* What you need to do *
In the entries below, find the lines with the word "sorting" and copy them.
------------------------------------------------------------
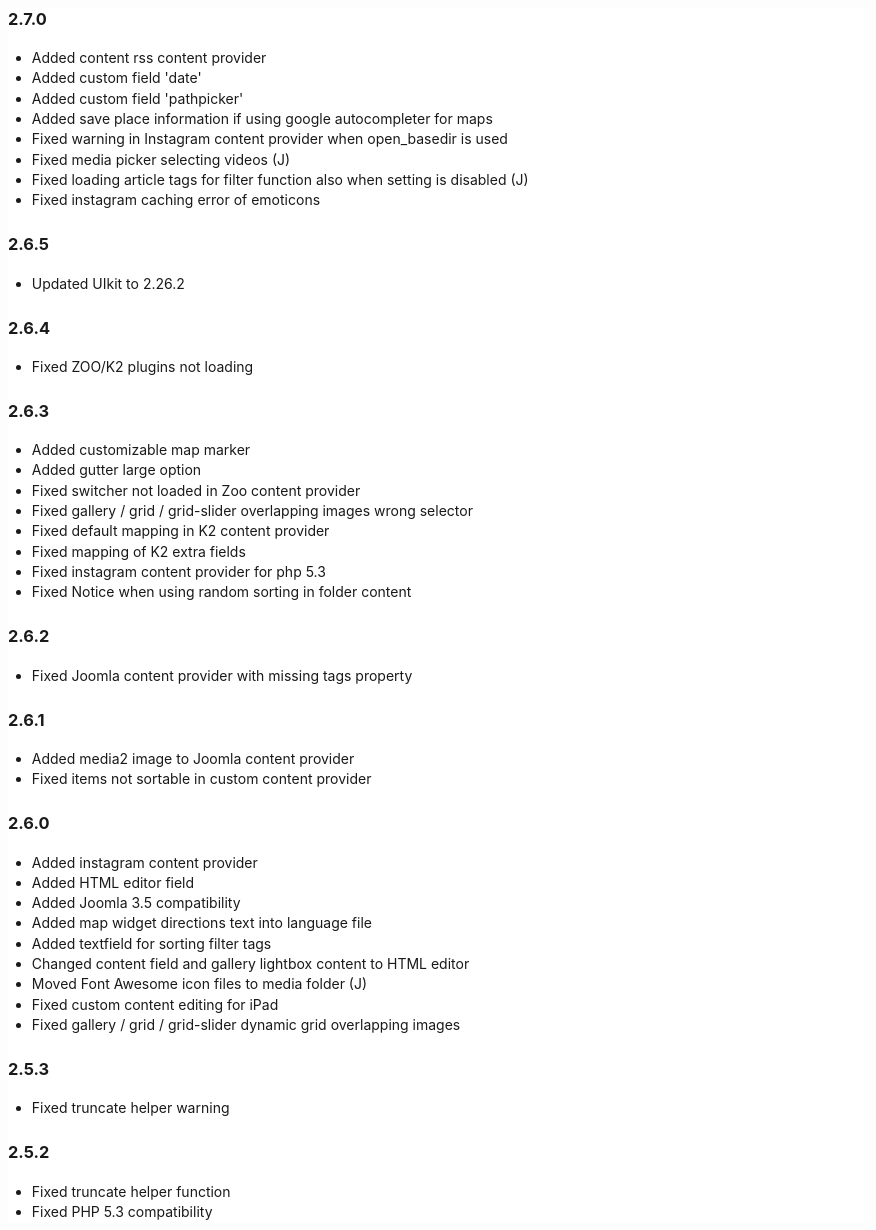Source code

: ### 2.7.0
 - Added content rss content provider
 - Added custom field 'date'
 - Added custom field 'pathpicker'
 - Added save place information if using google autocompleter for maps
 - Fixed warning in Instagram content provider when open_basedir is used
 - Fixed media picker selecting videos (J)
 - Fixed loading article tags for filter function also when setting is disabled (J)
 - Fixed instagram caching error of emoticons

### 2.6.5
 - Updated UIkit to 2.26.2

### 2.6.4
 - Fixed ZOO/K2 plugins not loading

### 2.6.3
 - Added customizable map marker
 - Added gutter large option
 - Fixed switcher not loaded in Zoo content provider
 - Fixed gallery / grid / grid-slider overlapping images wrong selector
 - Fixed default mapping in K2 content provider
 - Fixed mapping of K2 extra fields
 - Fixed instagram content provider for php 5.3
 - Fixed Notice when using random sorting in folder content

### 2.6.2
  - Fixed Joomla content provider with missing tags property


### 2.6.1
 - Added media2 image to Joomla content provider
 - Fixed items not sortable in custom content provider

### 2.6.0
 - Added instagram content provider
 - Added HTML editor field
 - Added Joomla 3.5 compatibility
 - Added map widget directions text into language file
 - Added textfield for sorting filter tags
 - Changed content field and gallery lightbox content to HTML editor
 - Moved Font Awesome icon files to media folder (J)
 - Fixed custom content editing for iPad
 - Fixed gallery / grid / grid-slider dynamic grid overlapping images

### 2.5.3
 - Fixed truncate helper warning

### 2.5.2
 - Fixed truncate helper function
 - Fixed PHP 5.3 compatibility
------------------------------------------------------------
* Written answer *
 - Fixed Notice when using random sorting in folder content
 - Added textfield for sorting filter tags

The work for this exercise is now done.